I'm actually writing this on June 19th. Today is my 8th wedding anniversary. My wife and I have not been together for 2 years now - some would argue we haven't been "together" for much longer than that, but that's a whole different story. I mused, though, that I had entirely forgotten about today having any significance, and how June used to be such a meaningful month for me. My coworker asked me a rather insightful question as I mused : "Do you think you'd be the woman you are today without her support?" I was immediately able to answer, "No."

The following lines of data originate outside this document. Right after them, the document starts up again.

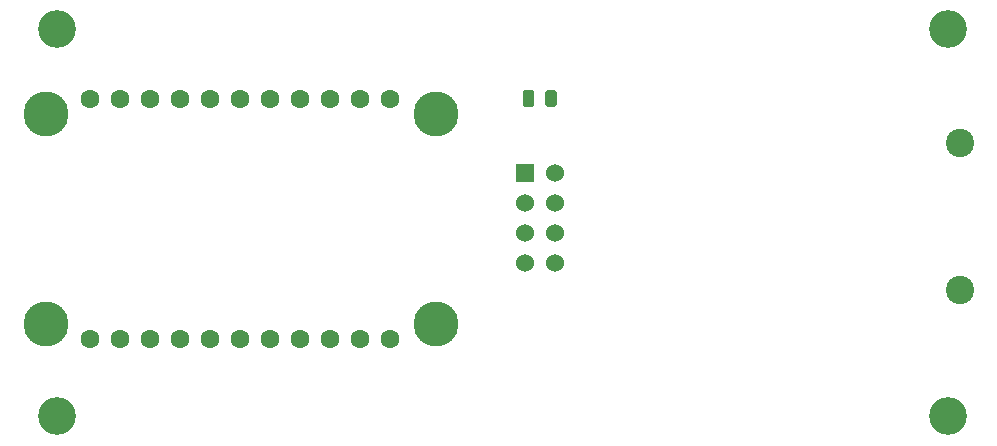
<source format=gbr>
%TF.GenerationSoftware,KiCad,Pcbnew,(5.1.8)-1*%
%TF.CreationDate,2021-03-07T23:02:04+01:00*%
%TF.ProjectId,Telemetry_receiver,54656c65-6d65-4747-9279-5f7265636569,rev?*%
%TF.SameCoordinates,Original*%
%TF.FileFunction,Soldermask,Top*%
%TF.FilePolarity,Negative*%
%FSLAX46Y46*%
G04 Gerber Fmt 4.6, Leading zero omitted, Abs format (unit mm)*
G04 Created by KiCad (PCBNEW (5.1.8)-1) date 2021-03-07 23:02:04*
%MOMM*%
%LPD*%
G01*
G04 APERTURE LIST*
%ADD10C,3.200000*%
%ADD11C,2.400000*%
%ADD12C,1.600000*%
%ADD13C,3.800000*%
%ADD14C,1.524000*%
%ADD15R,1.524000X1.524000*%
G04 APERTURE END LIST*
D10*
%TO.C, *%
X204724000Y-120904000D03*
%TD*%
%TO.C, *%
X129286000Y-120904000D03*
%TD*%
%TO.C, *%
X204724000Y-88138000D03*
%TD*%
%TO.C, *%
X129286000Y-88138000D03*
%TD*%
D11*
%TO.C, *%
X205740000Y-97790000D03*
%TD*%
%TO.C, *%
X205740000Y-110236000D03*
%TD*%
D12*
%TO.C,U1*%
X132115000Y-114345000D03*
X132115000Y-94025000D03*
X134655000Y-114345000D03*
X137195000Y-114345000D03*
X139735000Y-114345000D03*
X142275000Y-114345000D03*
X144815000Y-114345000D03*
X147355000Y-114345000D03*
X149895000Y-114345000D03*
X152435000Y-114345000D03*
X154975000Y-114345000D03*
X157515000Y-114345000D03*
X157515000Y-94025000D03*
X154975000Y-94025000D03*
X152435000Y-94025000D03*
X149895000Y-94025000D03*
X147355000Y-94025000D03*
X144815000Y-94025000D03*
X142275000Y-94025000D03*
X139735000Y-94025000D03*
X137195000Y-94025000D03*
X134655000Y-94025000D03*
D13*
X128393000Y-95295000D03*
X128393000Y-113075000D03*
X161413000Y-113075000D03*
X161413000Y-95295000D03*
%TD*%
D14*
%TO.C,U2*%
X171450000Y-107950000D03*
X168910000Y-107950000D03*
X171450000Y-105410000D03*
X168910000Y-105410000D03*
X171450000Y-102870000D03*
X168910000Y-102870000D03*
X171450000Y-100330000D03*
D15*
X168910000Y-100330000D03*
%TD*%
%TO.C,C100nF1*%
G36*
G01*
X169730000Y-93505000D02*
X169730000Y-94455000D01*
G75*
G02*
X169480000Y-94705000I-250000J0D01*
G01*
X168980000Y-94705000D01*
G75*
G02*
X168730000Y-94455000I0J250000D01*
G01*
X168730000Y-93505000D01*
G75*
G02*
X168980000Y-93255000I250000J0D01*
G01*
X169480000Y-93255000D01*
G75*
G02*
X169730000Y-93505000I0J-250000D01*
G01*
G37*
G36*
G01*
X171630000Y-93505000D02*
X171630000Y-94455000D01*
G75*
G02*
X171380000Y-94705000I-250000J0D01*
G01*
X170880000Y-94705000D01*
G75*
G02*
X170630000Y-94455000I0J250000D01*
G01*
X170630000Y-93505000D01*
G75*
G02*
X170880000Y-93255000I250000J0D01*
G01*
X171380000Y-93255000D01*
G75*
G02*
X171630000Y-93505000I0J-250000D01*
G01*
G37*
%TD*%
M02*

</source>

There is quite a bit one could say on the subject of my ex, and my relationship with her. We certainly had our fair share of problems, and I often wonder when - not if - we would have divorced even if I had been cisgender. In spite of those problems, though, she was always supportive of me and my gender variation. Even when I had no idea where any of this was going, and I thought I just liked wearing pretty things, she was supportive. I would even go so far as to say, when I first told her that I liked dressing as a woman that fateful Halloween party, and that I'd like to maybe do that more often, the very fact that she was accepting right at that moment shaped my entire future. If she'd have told me she was uncomfortable with my dressing in female clothing, or worse, called me a freak, I would have shoved Sara back in the closet so far she'd have suffocated! It might have been years - decades - before I let her back out, if ever again. In many ways, Sara was conceived the very second my wife nodded thoughtfully and said, "I can deal with that. Okay."
That was only step one, of course. Recreational crossdressing doesn't quite compare to hormones, surgery, and living full time in this gender role. There was a long process of self-discovery that she was at my side for, as well. When I was paralyzed with fear, having come so far and realizing that I needed to transition if I was ever going to be happy again, she was the one that encouraged me to seek help, and motivated me to make that change. Ultimately, she put my happiness and well-being before her own. She helped me live.
In retrospect, every single person that didn't balk at my coming out to them was a significant point in my transition. Every person who showed support, told me I was beautiful, made an effort to use my female name and female pronouns, who lent me clothes, gave me makeup tips, and most importantly, every single shoulder I cried on along the rocky path to womanhood helped me live. There is no doubt in my mind, I would not be the woman I am today without my allies cheering me along the way.
So, my lesson to the cisgender community is this : You may be weirded out by all of this. You may think you're losing the guy or girl you've known all these years, and they're becoming someone you don't know. You may not understand. You may even object for personal reasons. None of that matters one bit. The support you show to a fellow human being today can literally count for life or death in the future. None of us go through this world alone, but it can sometimes feel like it. Loving and accepting someone for who they are, and genuinely being there for them can change lives.